Two key pieces of the proposed legislation include a new requirement for employers to provide staff with a “full explanation” of how any algorithm they use works, and a requirement for firms to create algorithmic impact assessments to identify risks – for example restricting access to work for some groups – that rolling out such technology might have.
Under the new rules, workers would also have the opportunity to give feedback on how these tools should be used in the future.
How would the new laws affect how organisations operate?
As a general rule, Hayfa Mohdzaini, senior research adviser at the CIPD, says sharing how AI makes decisions at a high level is “good practice”, particularly when it is consequential to recruitment and promotions. But, she warns, sharing algorithms with employees was not without risk. “Employers [might] accidentally divulge confidential information or employees might not understand it and could misinterpret it,” she says.

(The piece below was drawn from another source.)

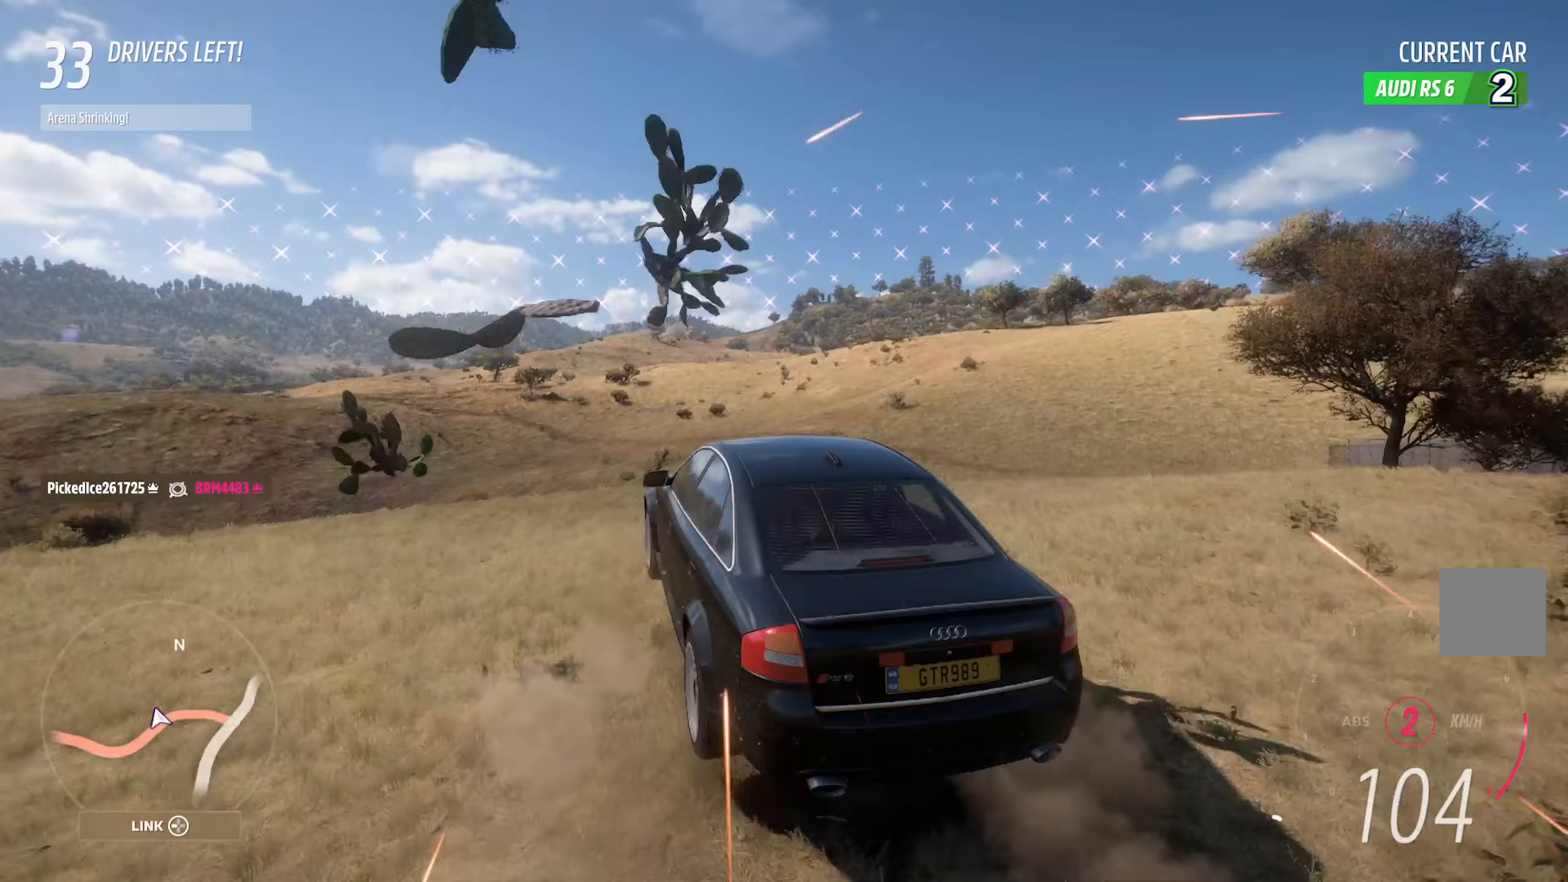
{"buttons": [], "left_stick": "right", "right_stick": "center", "events": [[83, "R2", "up"], [233, "A", "up"]]}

Therefore, for firms looking to create a successful transition, employers need to make sure HR teams are involved from the start of the process. “Too often HR only gets involved at the end – the training stage – when their expertise should be used to manage employee wellbeing and workforce planning throughout any rollout," she explains.
Lewis advises that employers nervous about maintaining confidentiality when sharing information about algorithms they have developed would need to rely on non-disclosure agreements and contractual confidentiality clauses in employment contracts.
He also warns that such a rule could trigger more whistleblowing claims by workers if they feel there have been breaches by the organisation and there is a public interest to be protected.